Gone With The Wind 75th Anniversary Edition by Margaret Mitchell
My rating: 5 of 5 stars
Literary speaking, this book is as well written as any I have read. Amazing, well developed characters; perfect story pacing and dialogue; a narrative style that keeps your interest throughout the 1000+ pages of novel; enough historical detail to give it authenticity without becoming a scholarly drag; an epic storyline set against one of the most pivotal moments in U.S. history… there are no faults that I can find from a writing perspective. The only fault, one which I’m sure must have been addressed countless times already, is the blatant racism Mitchell displays at several points in the novel. More on that later.
As I went through the novel I kept going back to the movie sequences of what I was reading about. I have to say, for such a long book the movie adaptation was incredibly faithful, and while a lot of people will point out that the movie is about four hours long, the truth is that what was contained in this novel could have easily taken fifteen to twenty hours of screen time. That David O. Selznick and company managed to “trim it down” to four hours and still appease the public with what would become a classic among classics is nothing sort of spectacular. Remember, this book was the greatest bestseller of its time, and the frenzy it created could perhaps be compared in modern times to Harry Potter (different audience, obviously), and so would the demand for as faithful an adaptation as possible. The casting was spot on, and that, too, made it into my imagination as I read. Clark Gable as Rhett Butler and Vivian Leigh as Scarlett O’ Hara got to be some of the best cast roles of all time. They were legendary in the movie, and they were legendary in the novel.
The story centers mostly around Scarlett and her growth from a fifteen year old spoiled girl to a twenty eight year old woman. By the end of the story she is by no means a “finished product”; there is still plenty of room for further growth in her character, but she has gone through a lot and she is very different from how she began. The point was never to make her a heroine (if anything, she is sort of an anti-heroine), but to show her relentlessness against all odds, and how that drive will not only allow her to survive the devastating effects of the Civil War, but to prosper – first from the state of economical poverty she was thrown in by the war, and later from the moral poverty she suffered of from the get go. The rest of the cast in the story is there to chip away and mold the character that is Scarlett O’Hara into what she “finally” becomes. They are as much tools in her development as the sequence of events that are set into motion.
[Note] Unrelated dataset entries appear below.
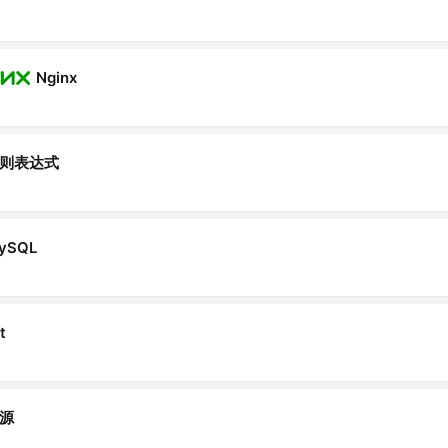
Nginx
则表达式
ySQL
t
源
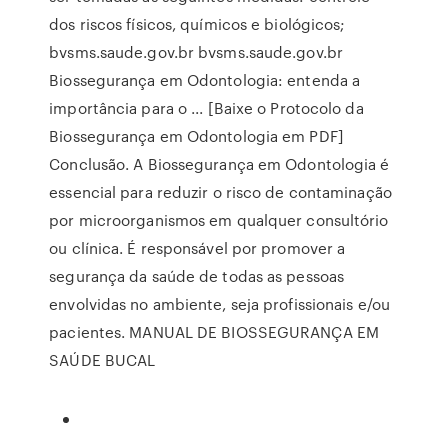
dos riscos físicos, químicos e biológicos;
bvsms.saude.gov.br bvsms.saude.gov.br
Biossegurança em Odontologia: entenda a
importância para o ... [Baixe o Protocolo da
Biossegurança em Odontologia em PDF]
Conclusão. A Biossegurança em Odontologia é
essencial para reduzir o risco de contaminação
por microorganismos em qualquer consultório
ou clínica. É responsável por promover a
segurança da saúde de todas as pessoas
envolvidas no ambiente, seja profissionais e/ou
pacientes. MANUAL DE BIOSSEGURANÇA EM
SAÚDE BUCAL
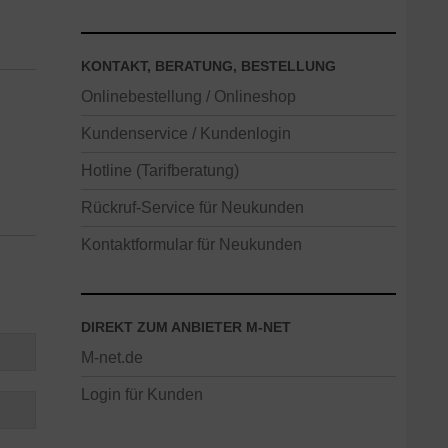
KONTAKT, BERATUNG, BESTELLUNG
Onlinebestellung / Onlineshop
Kundenservice / Kundenlogin
Hotline (Tarifberatung)
Rückruf-Service für Neukunden
Kontaktformular für Neukunden
DIREKT ZUM ANBIETER M-NET
M-net.de
Login für Kunden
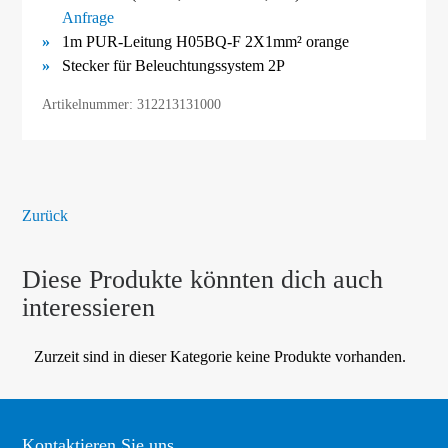
Anfrage
1m PUR-Leitung H05BQ-F 2X1mm² orange
Stecker für Beleuchtungssystem 2P
Artikelnummer: 312213131000
Zurück
Diese Produkte könnten dich auch
interessieren
Zurzeit sind in dieser Kategorie keine Produkte vorhanden.
Kontaktieren Sie uns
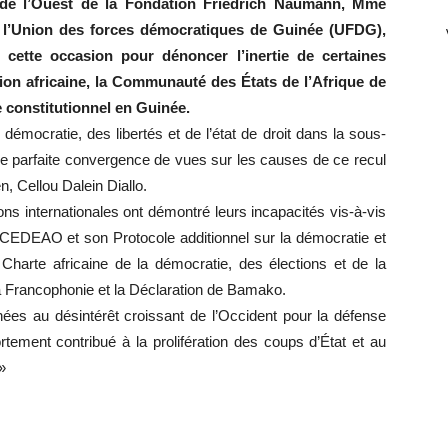
ue de l’Ouest de la Fondation Friedrich Naumann, Mme
e l’Union des forces démocratiques de Guinée (UFDG),
it cette occasion pour dénoncer l’inertie de certaines
nion africaine, la Communauté des États de l’Afrique de
e constitutionnel en Guinée.
émocratie, des libertés et de l’état de droit dans la sous-
ne parfaite convergence de vues sur les causes de ce recul
n, Cellou Dalein Diallo.
tions internationales ont démontré leurs incapacités vis-à-vis
EDEAO et son Protocole additionnel sur la démocratie et
 Charte africaine de la démocratie, des élections et de la
la Francophonie et la Déclaration de Bamako.
nées au désintérêt croissant de l’Occident pour la défense
rtement contribué à la prolifération des coups d’État et au
»
r
r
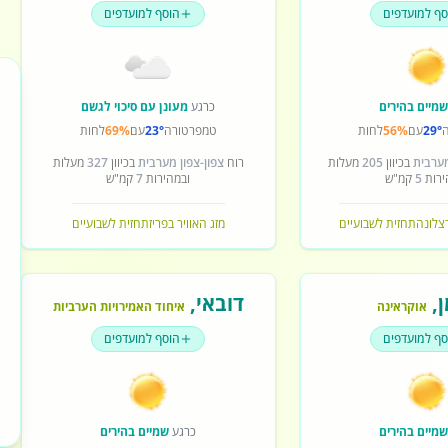
סף למועדפים
הוסף למועדפים
מיים בהירים
כרגע
מעונן עם סיכוי לגשם
29°
עם
56%
לחות
טמפרטורה
23°
עם
69%
לחות
מערבית
בכיוון
205
מעלות
רוח
צפון-צפון מערבית
בכיוון
327
מעלות
ירות
5
קמ"ש
ובמהירות
7
קמ"ש
רצלונה
תחזית לשבועיים
מזג האוויר בפריז
תחזית לשבועיים
ן
,
דובאי
,
אוקראינה
איחוד האמירויות הערביות
סף למועדפים
הוסף למועדפים
מיים בהירים
כרגע
שמיים בהירים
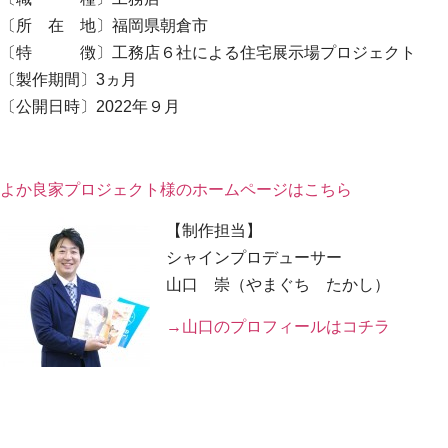
〔所 在 地〕福岡県朝倉市
〔特 徴〕工務店６社による住宅展示場プロジェクト
〔製作期間〕3ヵ月
〔公開日時〕2022年９月
よか良家プロジェクト様のホームページはこちら
【制作担当】
シャインプロデューサー
山口 崇（やまぐち たかし）
→山口のプロフィールはコチラ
Two characters in particular, beside Scarlett, held my sympathy and attention: Rhett Butler and Melanie Wilkes. Rhett is the quintessential dashing rogue, the rebel that will play his own game and get ahead of the rest of his society, a society which adheres to antiquated rules and is eventually forced to change in order to survive. Because of this, Rhett is despised and/or envied by most, except for Melanie Wilkes, whose saintlike (or perhaps, naive) personality only allows her to see the good in people. In the wrong hands this character would have been trite, uninteresting and unrealistic; but Mitchell knew what she was doing, and as with the rest of her cast she built a solid foundation from which Melanie emerged as one of the most sympathetic characters I have ever read. Her last scene – the result of which I knew already from the movie – still managed to move me, and even had me wondering as of what she really knew of the relationship between Scarlett and her husband Ashley Wilkes. Both Rhett and Melanie were perfect complements to Scarlett: Rhett’s personality allowed him to see Scarlett for what she really was and still – and thus, purely – love her just the same, while Melanie’s blinded her to Scarlett’s many faults, allowing her to become the fiercely loyal friend Scarlett needed to endure many of her calamities.
As for the racism, it didn’t bother me for the most part. I simply took it as a Southern story told by a Southerner, to which feeling superior to blacks was as normal as breathing. It gave the story an added authenticity that would be lost nowadays in the politically correct climate we live in. The problem is that at some points Mitchell went on a rampage, blaming the “inferior” blacks as much as the Yankee Republicans (who were the true villains of the story) for all the sufferings of the poor, defeated state of Georgia. While the racism was left to the background as an afterthought it was easy to handle, but when Mitchell pushed it to the forefront for no other reason than to denigrate blacks it became an infuriating experience. Mark Twain was just as authentic with his Adventures of Huckleberry Finn without being offensive; Margaret Mitchell’s true colors shone here, and that was the one thing were the movie can claim to be superior to the novel, since David O. Selznick made a point to cut the offensive parts from his adaptation.
All in all, however, Gone with the Wind is one of the greatest novels I have ever read, and a superior product to its classic adaptation. Then again, this shouldn’t come as a surprise; books usually are superior to their movies.